Since asset management operates on a timeline of years, not months or weeks, in this moment of the COVID-19 pandemic, Madden isn’t thrown for a major loop. He’s working now on how much cash JOE NYC will be able to set aside from last year and this year so that it can create a cushion for its portfolio buildings as it plans for a protracted economic downturn. Meanwhile, the CDC members’ sense of collaboration has deepened as they are now bound closer together financially.

“It’s not only a financial cushion, but … you feel like somebody’s got your back, group to group and to JOE,” says Ismene Speliotis, executive director of Mutual Housing Association of New York, a JOE NYC founding member.1

In a way, JOE NYC was always a response to a crisis, or really a series of overlapping crises.

The housing stock in New York is predominantly big and old—buildings of 20 units or more contain nearly half the housing units in the city, and the median age of an apartment building in New York is around 90 years old. JOE also focuses on subsidized housing, which in New York largely aligns with areas of the city that were historically redlined—meaning landlords were explicitly denied access to financing for decades, setting them back a generation or more in maintenance.

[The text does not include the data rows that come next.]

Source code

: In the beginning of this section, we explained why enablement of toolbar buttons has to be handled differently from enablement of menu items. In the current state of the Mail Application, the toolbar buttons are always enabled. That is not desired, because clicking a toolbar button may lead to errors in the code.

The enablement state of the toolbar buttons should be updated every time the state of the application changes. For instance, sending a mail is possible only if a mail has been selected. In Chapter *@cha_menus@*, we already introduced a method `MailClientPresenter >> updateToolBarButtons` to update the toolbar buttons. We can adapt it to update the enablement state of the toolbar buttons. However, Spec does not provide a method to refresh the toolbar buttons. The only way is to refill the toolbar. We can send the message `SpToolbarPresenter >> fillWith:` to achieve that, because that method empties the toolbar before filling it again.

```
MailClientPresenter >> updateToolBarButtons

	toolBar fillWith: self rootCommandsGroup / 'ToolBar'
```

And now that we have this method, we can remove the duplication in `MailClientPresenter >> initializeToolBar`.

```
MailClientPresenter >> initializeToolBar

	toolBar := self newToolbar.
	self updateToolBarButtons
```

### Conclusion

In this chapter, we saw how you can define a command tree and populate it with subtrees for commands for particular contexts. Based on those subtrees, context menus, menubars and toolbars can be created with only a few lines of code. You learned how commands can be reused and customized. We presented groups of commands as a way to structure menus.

  • 1. It’s hard to find anyone in low-income housing—tenant, landlord, or otherwise—who feels like somebody has their back during this unprecedented pandemic. Some 40 million tenants would be on the verge of eviction by the end of the year, were it not for an unprecedented emergency order from the Centers for Disease Control. Aside from a few legislative champions here and there, calls for canceling rent have gone nowhere. Landlords and homeowners seeking mortgage relief have faced bewildering automated phone-menu mazes and unclear regulations. Mortgage servicers, typically on the hook to make interest payments to investors whether the underlying borrowers make payments or not, are drying up their cash reserves.